Premorbidly he was a moody person whose “mood and personality varied regularly with the seasons”. In the summers, he was flirtatious, cheerful, sociable, and spent money erratically. In the winters he became withdrawn, isolated, and spoke much less. His son and daughter in law recalled witnessing, almost with predictable regularity, these mood swings for 40 and 26 years respectively. His family considered these as vagaries in his personality, never serious enough to warrant medical attention.

In the spring of 1978, immediately after his wife’s death, he withdrew from his children and friends, spoke little, neglected himself, and slept poorly for two to three weeks. He “pulled himself through” without any treatment and soon remarried. There was no family history of mental illness and he had no psychiatric history.

He recovered from the index episode after treatment with haloperidol and sodium valproate.
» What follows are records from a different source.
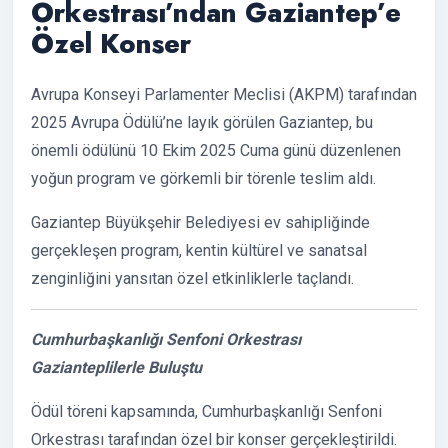
Orkestrası’ndan Gaziantep’e
Özel Konser
Avrupa Konseyi Parlamenter Meclisi (AKPM) tarafından
2025 Avrupa Ödülü’ne layık görülen Gaziantep, bu
önemli ödülünü 10 Ekim 2025 Cuma günü düzenlenen
yoğun program ve görkemli bir törenle teslim aldı.
Gaziantep Büyükşehir Belediyesi ev sahipliğinde
gerçekleşen program, kentin kültürel ve sanatsal
zenginliğini yansıtan özel etkinliklerle taçlandı.
Cumhurbaşkanlığı Senfoni Orkestrası
Gazianteplilerle Buluştu
Ödül töreni kapsamında, Cumhurbaşkanlığı Senfoni
Orkestrası tarafından özel bir konser gerçekleştirildi.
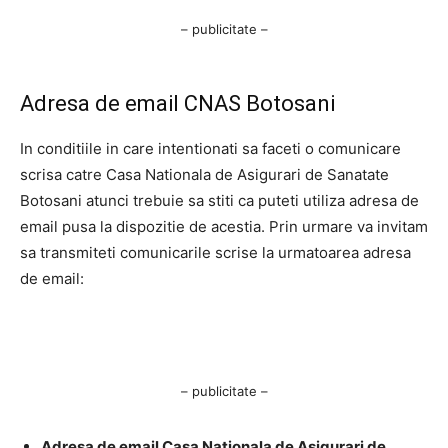
– publicitate –
Adresa de email CNAS Botosani
In conditiile in care intentionati sa faceti o comunicare
scrisa catre Casa Nationala de Asigurari de Sanatate
Botosani atunci trebuie sa stiti ca puteti utiliza adresa de
email pusa la dispozitie de acestia. Prin urmare va invitam
sa transmiteti comunicarile scrise la urmatoarea adresa
de email:
– publicitate –
Adresa de email Casa Nationala de Asigurari de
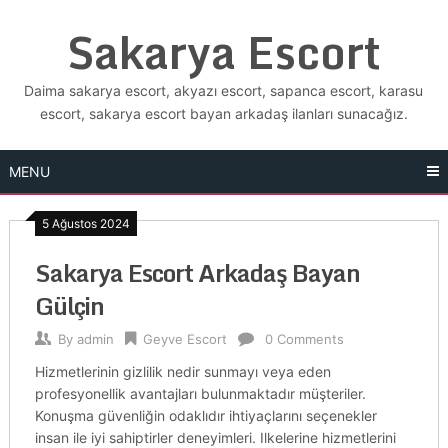
Skip
Sakarya Escort
to
content
Daima sakarya escort, akyazı escort, sapanca escort, karasu
escort, sakarya escort bayan arkadaş ilanları sunacağız.
MENU
5 Ağustos 2024
Sakarya Escort Arkadaş Bayan
Gülçin
By
admin
Geyve Escort
0 Comments
Hizmetlerinin gizlilik nedir sunmayı veya eden
profesyonellik avantajları bulunmaktadır müşteriler.
Konuşma güvenliğin odaklıdır ihtiyaçlarını seçenekler
insan ile iyi sahiptirler deneyimleri. Ilkelerine hizmetlerini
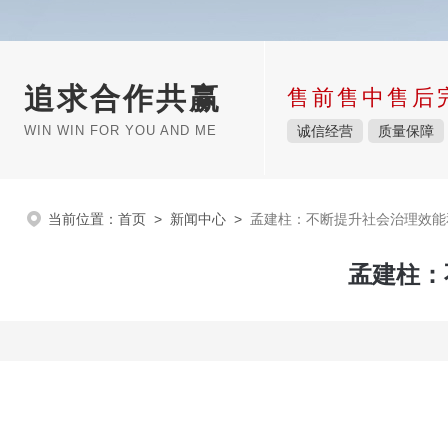
追求合作共赢
售前售中售后
WIN WIN FOR YOU AND ME
诚信经营
质量保障
当前位置：
首页
>
新闻中心
>
孟建柱：不断提升社会治理效能
孟建柱：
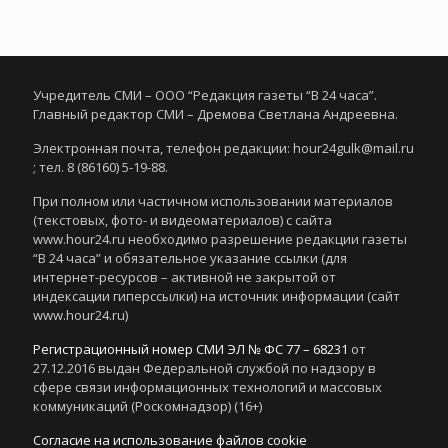
Учредитель СМИ – ООО “Редакция газеты “В 24 часа”.
Главный редактор СМИ – Дремова Светлана Андреевна.
Электронная почта, телефон редакции: hour24gulk@mail.ru
; тел. 8 (86160) 5-19-88.
При полном или частичном использовании материалов
(текстовых, фото- и видеоматериалов) с сайта
www.hour24.ru необходимо разрешение редакции газеты
“В 24 часа” и обязательное указание ссылки (для
интернет-ресурсов – активной не закрытой от
индексации гиперссылки) на источник информации (сайт
www.hour24.ru)
Регистрационный номер СМИ ЭЛ № ФС 77 – 68231
от
27.12.2016 выдан Федеральной службой по надзору в
сфере связи информационных технологий и массовых
коммуникаций (Роскомнадзор) (16+)
Согласие на использование файлов cookie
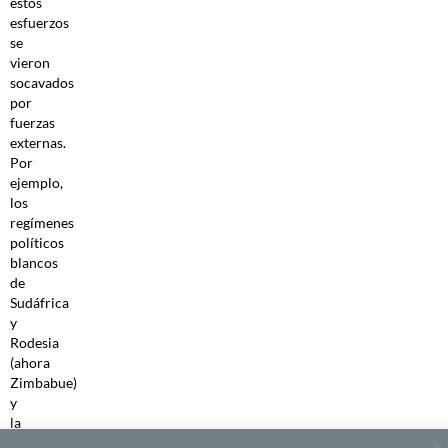
estos
esfuerzos
se
vieron
socavados
por
fuerzas
externas.
Por
ejemplo,
los
regímenes
políticos
blancos
de
Sudáfrica
y
Rodesia
(ahora
Zimbabue)
y
la
devastadora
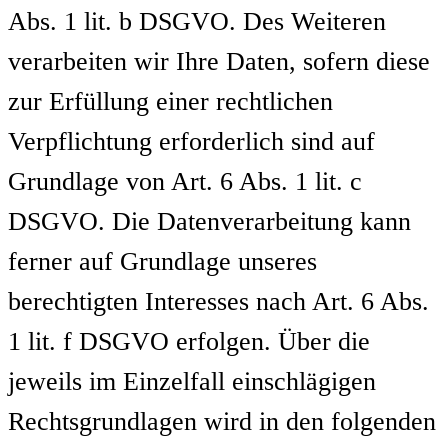
Abs. 1 lit. b DSGVO. Des Weiteren
verarbeiten wir Ihre Daten, sofern diese
zur Erfüllung einer rechtlichen
Verpflichtung erforderlich sind auf
Grundlage von Art. 6 Abs. 1 lit. c
DSGVO. Die Datenverarbeitung kann
ferner auf Grundlage unseres
berechtigten Interesses nach Art. 6 Abs.
1 lit. f DSGVO erfolgen. Über die
jeweils im Einzelfall einschlägigen
Rechtsgrundlagen wird in den folgenden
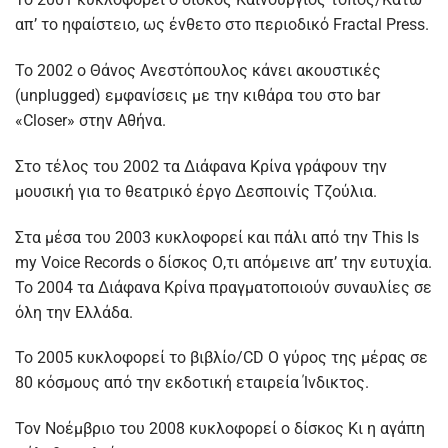
απ’ το ηφαίστειο, ως ένθετο στο περιοδικό Fractal Press.
Το 2002 ο Θάνος Ανεστόπουλος κάνει ακουστικές
(unplugged) εμφανίσεις με την κιθάρα του στο bar
«Closer» στην Αθήνα.
Στο τέλος του 2002 τα Διάφανα Κρίνα γράφουν την
μουσική για το θεατρικό έργο Δεσποινίς Τζούλια.
Στα μέσα του 2003 κυκλοφορεί και πάλι από την This Is
my Voice Records ο δίσκος Ο,τι απόμεινε απ’ την ευτυχία.
Το 2004 τα Διάφανα Κρίνα πραγματοποιούν συναυλίες σε
όλη την Ελλάδα.
Το 2005 κυκλοφορεί το βιβλίο/CD Ο γύρος της μέρας σε
80 κόσμους από την εκδοτική εταιρεία Ίνδικτος.
Τον Νοέμβριο του 2008 κυκλοφορεί ο δίσκος Κι η αγάπη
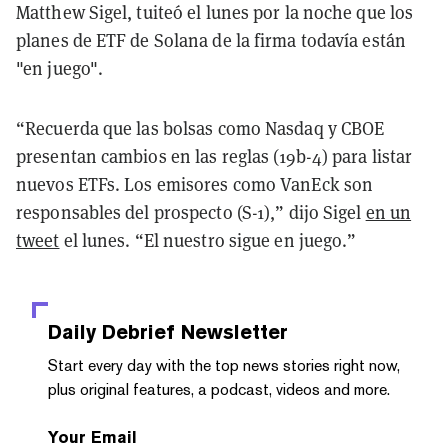
Matthew Sigel, tuiteó el lunes por la noche que los
planes de ETF de Solana de la firma todavía están
"en juego".
“Recuerda que las bolsas como Nasdaq y CBOE
presentan cambios en las reglas (19b-4) para listar
nuevos ETFs. Los emisores como VanEck son
responsables del prospecto (S-1),” dijo Sigel
en un
tweet
el lunes. “El nuestro sigue en juego.”
Daily Debrief
Newsletter
Start every day with the top news stories right now,
plus original features, a podcast, videos and more.
Your Email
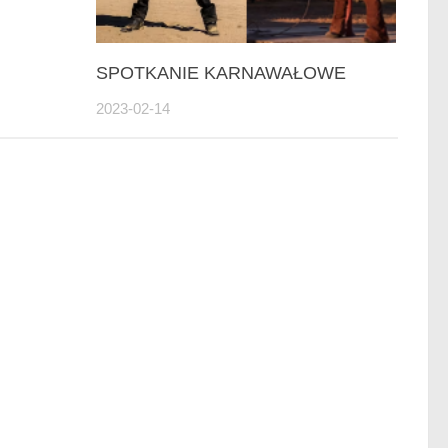
SPOTKANIE KARNAWAŁOWE
2023-02-14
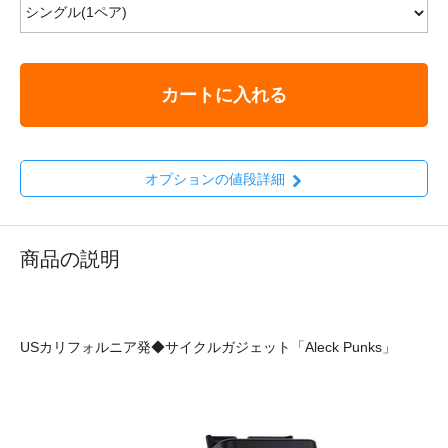
カートに入れる
オプションの値段詳細
商品の説明
USカリフォルニア発◆サイクルガジェット「Aleck Punks」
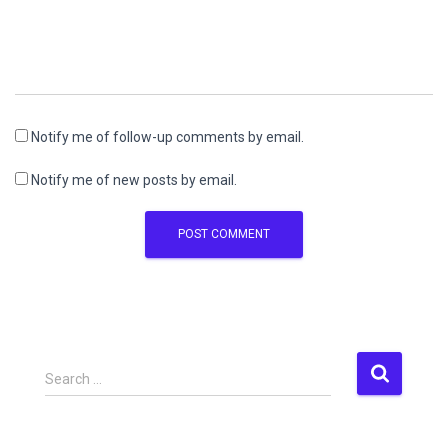
Notify me of follow-up comments by email.
Notify me of new posts by email.
S
Search …
e
a
r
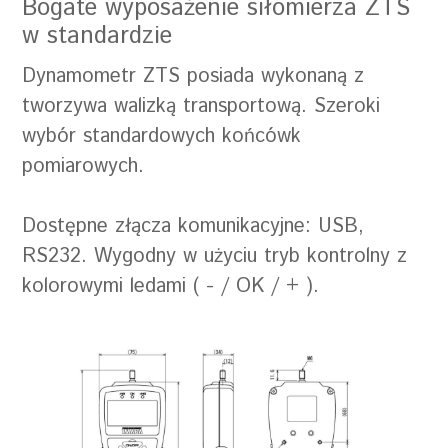
Bogate wyposażenie siłomierza ZTS
w standardzie
Dynamometr ZTS posiada wykonaną z
tworzywa walizką transportową. Szeroki
wybór standardowych końcówk
pomiarowych.
Dostępne złącza komunikacyjne: USB,
RS232. Wygodny w użyciu tryb kontrolny z
kolorowymi ledami ( - / OK / + ).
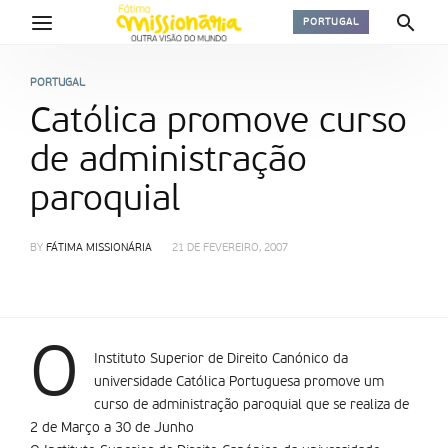
PORTUGAL
PORTUGAL
Católica promove curso
de administração
paroquial
BY
FÁTIMA MISSIONÁRIA
21 DE FEVEREIRO, 2007
O
Instituto Superior de Direito Canónico da
universidade Católica Portuguesa promove um
curso de administração paroquial que se realiza de
2 de Março a 30 de Junho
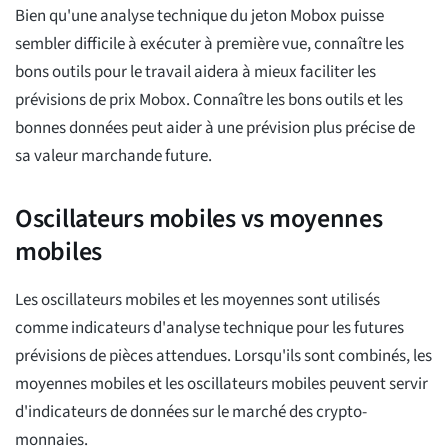
Bien qu'une analyse technique du jeton Mobox puisse
sembler difficile à exécuter à première vue, connaître les
bons outils pour le travail aidera à mieux faciliter les
prévisions de prix Mobox. Connaître les bons outils et les
bonnes données peut aider à une prévision plus précise de
sa valeur marchande future.
Oscillateurs mobiles vs moyennes
mobiles
Les oscillateurs mobiles et les moyennes sont utilisés
comme indicateurs d'analyse technique pour les futures
prévisions de pièces attendues. Lorsqu'ils sont combinés, les
moyennes mobiles et les oscillateurs mobiles peuvent servir
d'indicateurs de données sur le marché des crypto-
monnaies.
Investigations disclosed no new abnormality. He was discharged back to the old people’s home where he died of an unrelated chest infection three weeks later.


Before his stroke, the patient manifested persistent mood instability, involving periods of mild depression and mild elation, thereby attracting an International Classification of Diseases version 10 (ICD 10) diagnosis of cyclothymia.6 The consistent seasonal pattern of his subaffective episodes was remarkable, and has not been reported previously to our knowledge. These subaffective episodes changed after his strokes in two ways: firstly, into full-blown bipolar affective disorder (ICD 10)6: and secondly, the seasonal pattern of the now affective episodes switched from the polarity of his previously subaffective episodes.

Cyclothymic temperaments along with dysthymic and hyperthymic temperaments are thought to represent putative developmental pathways to bipolar affective disorder; whereas inhibited or anxious-phobic temperaments seem related to non-bipolar outcomes.7Tricyclic antidepressant drugs8 are recognised triggers which can convert cyclothymia to bipolar affective disorder. Little is known about other converting factors .

Seasonal affective disorder has been reported after right sided lesions involving the temporal and frontal lobes.9 Two types (A and B) of seasonal affective disorder have been described.10 Type A is seasonal affective disorder with fall-winter depression with or without spring-summer mania or hypomania, and type B is seasonal affective disorder with spring-summer depression with or without fall-winter mania or hypomania. Both types are thought to show consistent times of onset and remission.10 Our patient manifested a type A pattern of cyclothymia before the stroke, which changed to a type B pattern afterwards (manic episodes: two in the fall, one in winter and depressive episodes: one in spring and one in summer).

He developed bipolar affective disorder after a right hemispheric lesion. Brain CT showed widespread bilateral atrophy of the white matter . The existence of cerebral atrophy has been identified as a factor increasing the vulnerability to mania after stroke.2 11 By contrast with poststroke depression, in which anterior left hemispheric lesions are more commonly reported, poststroke bipolar affective disorder is more often associated with right hemispheric lesions especially involving right orbitofrontal and basotemporal cortices, the thalamus, and the head of the caudate nucleus.5 Brain CT had shown lesions in the right corona radiata and in the left external capsule. A single lesion may have extended from the right hemisphere to the left, or he may have had two separate infarcts. In either case, he had sustained at least one right sided stroke.

The first appearance of mania in elderly people is not thought to reflect the presence of a unique bipolar affective disorder, but rather a conversion factor, especially an organic disorder affecting CNS function, acting in concert with a predisposition to affective illness.12 Such a model fits with this case, but does not explain the switching of the seasonal pattern of the mood swings.

In conclusion, we present a case of late onset bipolar affective disorder in which a right hemispheric stroke extending to the subcortical areas precipitated a seasonal bipolar affective disorder in a person predisposed to cyclothymia and cerebral atrophy, and also reversed the previous seasonal pattern of the premorbid mood swings.